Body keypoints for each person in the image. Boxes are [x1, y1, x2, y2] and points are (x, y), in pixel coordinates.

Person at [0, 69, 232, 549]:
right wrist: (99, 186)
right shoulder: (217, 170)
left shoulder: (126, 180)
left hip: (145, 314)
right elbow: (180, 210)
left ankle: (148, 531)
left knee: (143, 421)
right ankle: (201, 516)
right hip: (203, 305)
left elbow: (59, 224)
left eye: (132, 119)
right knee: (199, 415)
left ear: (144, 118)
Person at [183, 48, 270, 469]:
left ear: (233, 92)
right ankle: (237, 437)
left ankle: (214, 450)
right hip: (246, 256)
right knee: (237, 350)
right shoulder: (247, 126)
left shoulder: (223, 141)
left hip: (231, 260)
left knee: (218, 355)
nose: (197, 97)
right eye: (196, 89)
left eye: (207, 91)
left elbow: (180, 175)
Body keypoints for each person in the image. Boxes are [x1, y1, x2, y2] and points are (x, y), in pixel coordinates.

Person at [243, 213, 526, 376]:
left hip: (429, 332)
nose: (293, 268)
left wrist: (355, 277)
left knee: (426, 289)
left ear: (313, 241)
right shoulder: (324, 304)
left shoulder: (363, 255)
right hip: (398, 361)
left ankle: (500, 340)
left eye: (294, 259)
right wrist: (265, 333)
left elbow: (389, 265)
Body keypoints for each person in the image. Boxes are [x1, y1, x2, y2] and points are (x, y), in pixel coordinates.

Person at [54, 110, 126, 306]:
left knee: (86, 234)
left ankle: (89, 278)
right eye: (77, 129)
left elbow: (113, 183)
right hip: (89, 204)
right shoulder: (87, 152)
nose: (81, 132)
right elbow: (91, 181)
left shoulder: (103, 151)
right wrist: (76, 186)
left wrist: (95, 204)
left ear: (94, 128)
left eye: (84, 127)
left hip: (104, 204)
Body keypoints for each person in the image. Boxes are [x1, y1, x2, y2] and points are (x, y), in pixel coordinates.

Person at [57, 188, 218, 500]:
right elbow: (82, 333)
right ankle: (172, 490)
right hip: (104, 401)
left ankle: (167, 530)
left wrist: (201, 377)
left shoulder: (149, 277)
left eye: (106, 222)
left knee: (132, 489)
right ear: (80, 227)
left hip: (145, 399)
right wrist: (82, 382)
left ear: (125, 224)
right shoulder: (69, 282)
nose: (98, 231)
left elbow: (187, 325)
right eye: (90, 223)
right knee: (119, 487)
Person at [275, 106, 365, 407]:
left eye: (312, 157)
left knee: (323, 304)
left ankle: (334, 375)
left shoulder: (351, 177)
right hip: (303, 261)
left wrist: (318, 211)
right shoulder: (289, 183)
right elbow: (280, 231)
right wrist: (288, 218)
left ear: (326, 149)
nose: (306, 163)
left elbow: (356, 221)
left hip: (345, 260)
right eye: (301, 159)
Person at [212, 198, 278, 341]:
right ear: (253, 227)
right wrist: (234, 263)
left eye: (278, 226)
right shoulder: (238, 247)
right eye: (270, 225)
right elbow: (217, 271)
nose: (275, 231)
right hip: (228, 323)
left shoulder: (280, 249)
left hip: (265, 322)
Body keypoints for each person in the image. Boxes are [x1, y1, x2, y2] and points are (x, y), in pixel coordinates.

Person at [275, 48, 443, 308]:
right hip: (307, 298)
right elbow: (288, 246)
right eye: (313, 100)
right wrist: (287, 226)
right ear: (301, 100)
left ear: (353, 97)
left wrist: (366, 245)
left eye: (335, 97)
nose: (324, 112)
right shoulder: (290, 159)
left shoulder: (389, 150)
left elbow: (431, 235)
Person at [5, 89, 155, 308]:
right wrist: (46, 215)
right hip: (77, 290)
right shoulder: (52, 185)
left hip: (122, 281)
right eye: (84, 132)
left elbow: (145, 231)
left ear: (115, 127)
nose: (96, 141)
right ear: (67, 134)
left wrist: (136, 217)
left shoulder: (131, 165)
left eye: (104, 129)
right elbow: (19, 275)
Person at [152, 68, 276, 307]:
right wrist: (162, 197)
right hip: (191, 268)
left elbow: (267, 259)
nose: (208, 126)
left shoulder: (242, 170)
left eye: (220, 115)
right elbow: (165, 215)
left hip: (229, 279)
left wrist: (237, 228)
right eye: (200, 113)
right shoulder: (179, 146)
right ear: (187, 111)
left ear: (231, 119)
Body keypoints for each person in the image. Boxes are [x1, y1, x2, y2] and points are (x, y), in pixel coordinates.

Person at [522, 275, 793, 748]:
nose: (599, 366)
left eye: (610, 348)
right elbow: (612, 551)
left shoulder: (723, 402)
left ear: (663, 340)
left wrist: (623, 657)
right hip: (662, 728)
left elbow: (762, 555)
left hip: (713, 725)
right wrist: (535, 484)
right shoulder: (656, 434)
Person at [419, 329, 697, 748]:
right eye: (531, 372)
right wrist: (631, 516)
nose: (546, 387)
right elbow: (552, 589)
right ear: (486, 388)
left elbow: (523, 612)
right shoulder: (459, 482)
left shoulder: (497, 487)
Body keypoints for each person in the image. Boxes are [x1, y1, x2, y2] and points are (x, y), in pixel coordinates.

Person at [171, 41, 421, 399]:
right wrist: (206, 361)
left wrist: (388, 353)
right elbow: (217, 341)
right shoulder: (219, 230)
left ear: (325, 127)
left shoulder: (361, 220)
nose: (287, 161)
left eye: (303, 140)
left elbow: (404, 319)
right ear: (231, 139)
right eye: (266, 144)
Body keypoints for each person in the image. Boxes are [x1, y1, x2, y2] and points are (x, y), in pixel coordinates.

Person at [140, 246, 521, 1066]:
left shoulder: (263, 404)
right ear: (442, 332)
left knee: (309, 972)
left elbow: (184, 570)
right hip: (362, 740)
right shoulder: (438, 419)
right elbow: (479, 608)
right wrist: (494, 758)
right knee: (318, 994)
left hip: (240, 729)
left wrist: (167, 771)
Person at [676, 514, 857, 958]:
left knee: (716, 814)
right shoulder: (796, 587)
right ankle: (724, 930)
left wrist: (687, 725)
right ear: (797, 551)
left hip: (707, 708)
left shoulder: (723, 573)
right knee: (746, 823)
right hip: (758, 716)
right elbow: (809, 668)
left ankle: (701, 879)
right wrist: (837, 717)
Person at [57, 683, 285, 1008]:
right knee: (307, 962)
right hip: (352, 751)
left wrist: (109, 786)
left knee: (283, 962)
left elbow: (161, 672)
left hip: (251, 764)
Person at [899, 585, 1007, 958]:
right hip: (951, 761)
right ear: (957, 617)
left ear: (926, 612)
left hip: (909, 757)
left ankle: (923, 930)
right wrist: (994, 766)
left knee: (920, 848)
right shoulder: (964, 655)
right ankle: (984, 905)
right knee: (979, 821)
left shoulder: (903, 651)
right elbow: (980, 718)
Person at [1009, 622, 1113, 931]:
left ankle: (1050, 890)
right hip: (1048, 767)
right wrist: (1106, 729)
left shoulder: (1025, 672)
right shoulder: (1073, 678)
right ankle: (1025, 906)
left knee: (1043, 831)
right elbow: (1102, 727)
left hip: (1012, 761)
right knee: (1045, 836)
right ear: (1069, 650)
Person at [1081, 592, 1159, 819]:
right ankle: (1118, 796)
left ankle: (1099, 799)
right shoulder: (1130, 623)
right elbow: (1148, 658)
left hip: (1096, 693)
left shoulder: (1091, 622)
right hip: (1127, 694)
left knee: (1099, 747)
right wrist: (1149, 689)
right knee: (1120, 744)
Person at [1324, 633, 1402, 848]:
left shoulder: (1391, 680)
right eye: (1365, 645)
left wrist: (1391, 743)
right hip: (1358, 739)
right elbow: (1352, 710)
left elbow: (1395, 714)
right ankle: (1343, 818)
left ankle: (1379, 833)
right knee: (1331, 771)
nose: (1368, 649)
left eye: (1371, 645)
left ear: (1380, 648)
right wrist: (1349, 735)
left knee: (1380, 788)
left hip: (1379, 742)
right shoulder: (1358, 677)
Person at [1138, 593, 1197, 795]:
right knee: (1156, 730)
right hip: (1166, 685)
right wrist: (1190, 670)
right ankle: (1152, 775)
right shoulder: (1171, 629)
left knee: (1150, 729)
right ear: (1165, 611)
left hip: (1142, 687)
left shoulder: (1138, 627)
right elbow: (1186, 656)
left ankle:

#### WHAT YOU WILL DO
What are the lines above, starting at the one with "right wrist: (287, 226)" and ending at the one with "right elbow: (19, 275)"? Give them again exactly, and only them.

#### SOLUTION
right wrist: (287, 226)
right ear: (301, 100)
left ear: (353, 97)
left wrist: (366, 245)
left eye: (335, 97)
nose: (324, 112)
right shoulder: (290, 159)
left shoulder: (389, 150)
left elbow: (431, 235)
Person at [5, 89, 155, 308]:
right wrist: (46, 215)
right hip: (77, 290)
right shoulder: (52, 185)
left hip: (122, 281)
right eye: (84, 132)
left elbow: (145, 231)
left ear: (115, 127)
nose: (96, 141)
right ear: (67, 134)
left wrist: (136, 217)
left shoulder: (131, 165)
left eye: (104, 129)
right elbow: (19, 275)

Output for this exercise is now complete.